My rating: 2 of 5 stars
Blurbs. You gotta love ‘em. Or not. In the case of The Wife Between Us, most of its blurbs appear to have been dashed off by other writers based upon limited knowledge of what’s actually going on in this book. Famous novelists are constantly hit up for this sort of thing; must be a pain. Anyhow, The Wife Between Us is a generic novel piggy-backing on the success of the original blockbuster, Gone Girl. Perhaps had I read Wife before Gone, I’d have experienced it differently. Probably not, though, because while the publicity promises “fiendish” thrills, twists, and chills,the narrative generates very little suspense. Curiosity, yes, confusion, yes, twists, yes, but suspense, nada.

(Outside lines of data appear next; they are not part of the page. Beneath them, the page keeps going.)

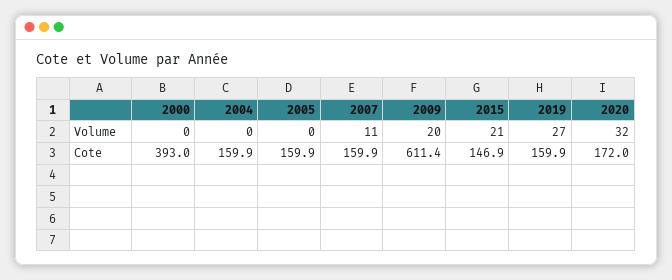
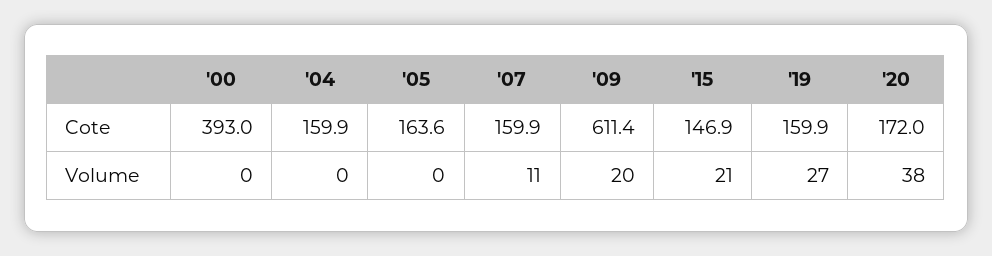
  {
    "2000": {
      "Volume": 0,
      "Cote": 393
    },
    "2004": {
      "Volume": 0,
      "Cote": 159.9
    },
    "2005": {
      "Volume": 0,
-     "Cote": 159.9
+     "Cote": 163.6
    },
    "2007": {
      "Volume": 11,
      "Cote": 159.9
    },
    "2009": {
      "Volume": 20,
      "Cote": 611.4
    },
    "2015": {
      "Volume": 21,
      "Cote": 146.9
    },
    "2019": {
      "Volume": 27,
      "Cote": 159.9
    },
    "2020": {
-     "Volume": 32,
+     "Volume": 38,
      "Cote": 172
    }
  }

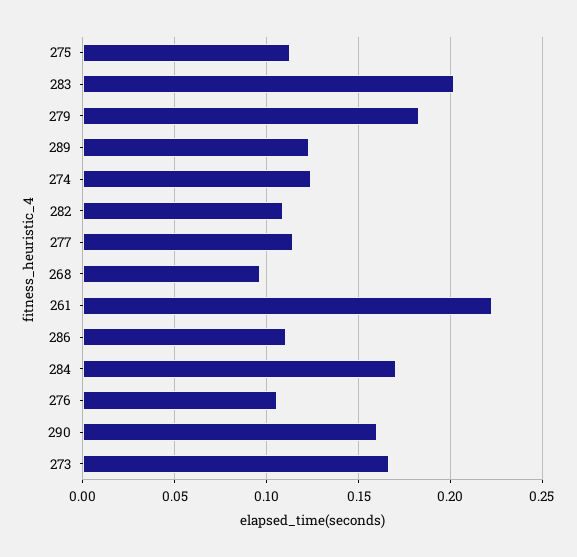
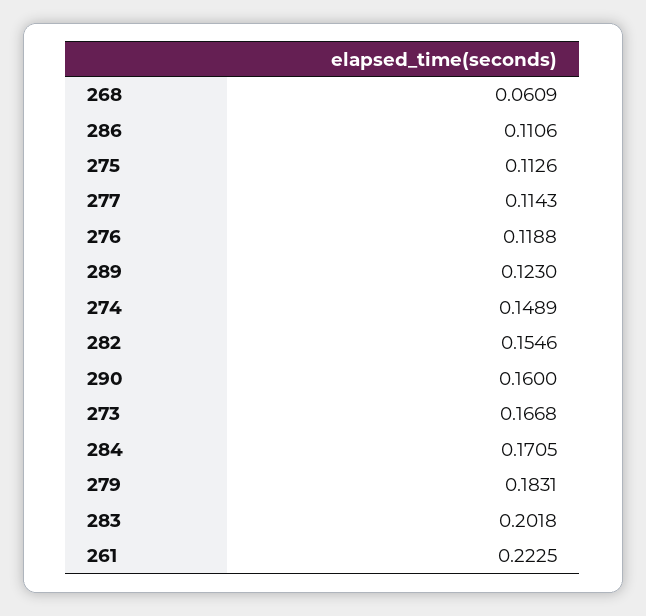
  {
    "275": 0.1126,
    "283": 0.2018,
    "279": 0.1831,
    "289": 0.123,
-   "274": 0.125,
+   "274": 0.1489,
-   "282": 0.11,
+   "282": 0.1546,
    "277": 0.1143,
-   "268": 0.095,
+   "268": 0.0609,
    "261": 0.2225,
    "286": 0.1106,
    "284": 0.1705,
-   "276": 0.105,
+   "276": 0.1188,
    "290": 0.16,
    "273": 0.1668
  }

On the positive side, the prose is competent and the plot, though not original, and is repetitive in many places, is cohesive. The female characters are relatable, and Richard’s behavior as a narcissist and a bully with a serious personality disorder is spot on, though Vanessa’s friends, and indeed, the reader notice that he has some serious issues long before either his ex or his fiancée. Emma shows more backbone than Vanessa/Nellie does, until the very end, but I didn’t really care for either of them, weak and manipulative as they are in their own right. The Vanessa/Nellie meme fails as a literary device; many reviewers, even some pros, think the fiancée’s name is Nellie, not Emma. (Richard calls Vanessa his “sweet Nellie”, a nickname she abhors yet never asks him to stop.)
All in all, The Wife Between Us cogently depicts a mental illness, a marriage in ruins, and a wife nearly destroyed by it, but it’s no thriller. I’d like to read Hendricks and Pekkanen in some other, less overworked genre.